* _Directives_:
A. In the FECO EXPORTING procurement text, how long is the recourse period for defective goods after offloading at the port of destination?
B. Using the FECO EXPORTING procurement text, explain why FECO EXPORTING presents its own offer and contract model instead of using documents from suppliers.

While we consider offers and contracts advised by suppliers, the majority of such documents are often rejected by FECO EXPORTING for not conforming to our strict procedures or for containing risk-laden clauses. By presenting our own offer and contract model, we save significant time, as most suppliers readily accept our strict but easily understood model documents, which protect the interests of both FECO EXPORTING and our suppliers. The added benefit of working with FECO EXPORTING, a leading global expert, is clear.
The supplier provides a quote as a PDF.
The quote must include email text describing the quoted goods.
Specifications must be attached to the quote.
The quote must be in Euro, USD, BPD (British Pounds Sterling), or CAD (Canadian Dollars).
Quotes are preferred to be valid for four months or more.
Once FECO EXPORTING is ready to make a purchase, an Offer to Procure (OTP) will be advised by FECO EXPORTING.
The supplier signs and accepts the OTP.
FECO EXPORTING becomes legally bound at this time.
The supplier prepares goods for export.
FECO EXPORTING forwards a draft contract to the supplier.
The signed contract is returned as a PDF.
The hardcopy of the contract is dispatched by courier.
The PDF contract allows the transaction to proceed.
FECO EXPORTING advises the payment instrument within seven days of contract signing.
The supplier advises a Performance Guarantee (SLC) as specified in the offer within seven days thereafter.
The first delivery is 35 days from the contract return date.
Revolving deliveries apply monthly or as stated in the contract.
Once goods are loaded at the port of loading, clean transport documents are presented for collection against the "at sight" payment endorsed instrument.
Defective goods have a 90-day recourse period after offloading at the port of destination.
The next delivery is initiated.
All payments to suppliers are made via banks ranked among the top 100 safest banks globally. Payments are facilitated through non-cumulative revolving Documentary Letters of Credit (DLCs), valued for the entire contract.
FECO EXPORTING only sells goods that have been secured from our undisclosed suppliers. We never make an offer unless we have firm assurance of supply in hand first. FECO EXPORTING is very active year-round, and end buyers can engage with us using our established processes.

[Contour labeling entries]

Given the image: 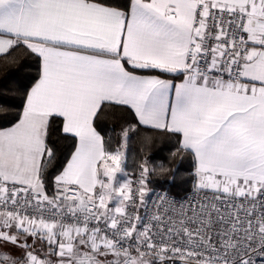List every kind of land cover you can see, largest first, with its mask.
Here are the masks:
<instances>
[{"label":"snow or ice","instance_id":"snow-or-ice-1","mask_svg":"<svg viewBox=\"0 0 264 264\" xmlns=\"http://www.w3.org/2000/svg\"><path fill=\"white\" fill-rule=\"evenodd\" d=\"M21 72L0 264H264V0H0Z\"/></svg>","mask_w":264,"mask_h":264},{"label":"trees","instance_id":"trees-1","mask_svg":"<svg viewBox=\"0 0 264 264\" xmlns=\"http://www.w3.org/2000/svg\"><path fill=\"white\" fill-rule=\"evenodd\" d=\"M24 73L21 72L19 74L17 73H9L7 76L0 74V89H11L14 87V79L17 78L18 75H23ZM3 99H7V97H0V101ZM188 165L185 163L182 167L186 168ZM129 169L133 167L132 160H129L128 164ZM159 187H164L167 188L171 193H173L176 197H180L183 195L184 189L181 185L179 184H162Z\"/></svg>","mask_w":264,"mask_h":264},{"label":"built area","instance_id":"built-area-1","mask_svg":"<svg viewBox=\"0 0 264 264\" xmlns=\"http://www.w3.org/2000/svg\"><path fill=\"white\" fill-rule=\"evenodd\" d=\"M177 198H179V197H177Z\"/></svg>","mask_w":264,"mask_h":264}]
</instances>
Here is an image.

* _Replies_:
A. 90 days.

B. FECO EXPORTING often rejects suppliers' offers and contracts because they do not conform to its strict procedures or contain risk-laden clauses. Presenting its own model saves significant time, because most suppliers readily accept these strict but easily understood documents, which protect the interests of both FECO EXPORTING and its suppliers.